Nigerian fintech startup CredPal is making it easier for consumers to access different types of credit, and after strong initial uptake is in the process of raising US1.5 million to scale further.
Launched in 2017 by Fehintolu Olaogun and Olorunfemi Jegede, CredPal develops consumer credit infrastructure to ease consumer credit purchase and enable retail businesses to provide on-demand credit for consumers.
The startup, a graduate from the Silicon Valley-based Y Combinator accelerator, integrates with e-commerce and physical stores to allow customers to make purchases and pay in installments. This helps retailers increase their customers’ spending power and boost sales.
Meanwhile, CredPal also helps financial institutions grow their lending portfolio by leveraging its point-of-sale financing. Essentially, the startup describes itself as the “first and only consumer credit platform”, addressing issues that are prevalent in Nigeria and across the continent.
“Most Sub-Saharan African economies are largely cash-driven, and that has contributed to its people’s low standard of living, low purchasing power, and financial difficulties. Many customers can neither pay outright nor access credit for purchases, which leads to high cart abandonment and low sales for merchants. Lenders also experience decreased profitability due to the high cost of customer acquisition and credit risk underwriting,” Olaogun told Disrupt Africa.

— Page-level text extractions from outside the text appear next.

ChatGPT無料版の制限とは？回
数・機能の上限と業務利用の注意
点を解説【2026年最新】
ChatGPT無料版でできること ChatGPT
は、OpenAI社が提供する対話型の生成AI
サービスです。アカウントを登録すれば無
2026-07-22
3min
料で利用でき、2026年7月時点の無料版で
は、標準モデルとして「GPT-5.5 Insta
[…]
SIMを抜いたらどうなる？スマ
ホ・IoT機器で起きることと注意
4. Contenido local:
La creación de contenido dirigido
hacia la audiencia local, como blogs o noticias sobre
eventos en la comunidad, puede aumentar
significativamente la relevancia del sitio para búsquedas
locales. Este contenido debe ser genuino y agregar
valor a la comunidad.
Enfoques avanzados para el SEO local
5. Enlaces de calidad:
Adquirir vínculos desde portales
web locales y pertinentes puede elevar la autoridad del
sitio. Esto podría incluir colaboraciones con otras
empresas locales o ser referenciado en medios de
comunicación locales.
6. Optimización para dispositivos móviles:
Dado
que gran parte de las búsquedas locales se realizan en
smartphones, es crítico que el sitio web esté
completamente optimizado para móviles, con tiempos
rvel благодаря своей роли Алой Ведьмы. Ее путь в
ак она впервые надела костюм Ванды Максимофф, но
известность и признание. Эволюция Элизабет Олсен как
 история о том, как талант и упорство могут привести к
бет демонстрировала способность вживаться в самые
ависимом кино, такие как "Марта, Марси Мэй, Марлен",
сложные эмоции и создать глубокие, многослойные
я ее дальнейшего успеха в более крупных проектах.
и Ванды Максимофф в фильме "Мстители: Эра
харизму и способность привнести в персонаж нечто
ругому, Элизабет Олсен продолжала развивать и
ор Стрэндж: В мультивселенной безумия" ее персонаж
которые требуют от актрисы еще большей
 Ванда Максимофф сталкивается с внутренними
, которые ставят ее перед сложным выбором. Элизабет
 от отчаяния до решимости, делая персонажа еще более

CredPal solves these problems by providing consumer credit infrastructure that allows banks and other financial institutions to deliver consumer credit in real time across point-of-sale channels. Olaogun said this solution is distributed in the same way consumer credit took off in the United States – by leveraging merchants and retailers, as they are consumers’ primary point of contact.
All of this is done with no credit risk to the startup at all, as credit is provided by partnered financial institutions who provide loans to customers through CredPal’s software.
Customers, financial institutions, and investors like the concept. Over 500 merchants are already signed up, and over 40,000 purchases have been financed. CredPal also has financier partnerships with reputable financial institutions with a total lending portfolio of over US$50 million.
This has attracted funding, with the startup having raised various forms of capital in the past from the likes of CF Ventures, the Visa Everywhere Initiative, YCombinator, EFInA, and a couple of other Silicon Valley-based VC funds. Now, though, it is looking for more. CredPal hopes to conclude a US$1.5 million round by the first quarter of next year.
This investment will be used to power international expansion. Currently, CredPal is operating in Nigeria, but Jegede said it plans to scale to emerging markets in other parts of Africa and North America. The startup, which makes money from commission charged to lenders and merchants, has faced its share of challenges in building its product and customer base, but Olaogun believes it has a bright future.
“Setting up a consumer credit infrastructure of this scale in Nigeria has been met with various challenges, like the reception of consumers towards this type of solution, curating a channel of merchant’s distribution, and dealing with the large population of consumers who have close to no credit history,” said Jegede.
“In all, we take on the challenges as they come and find solutions that cater to our consumers.”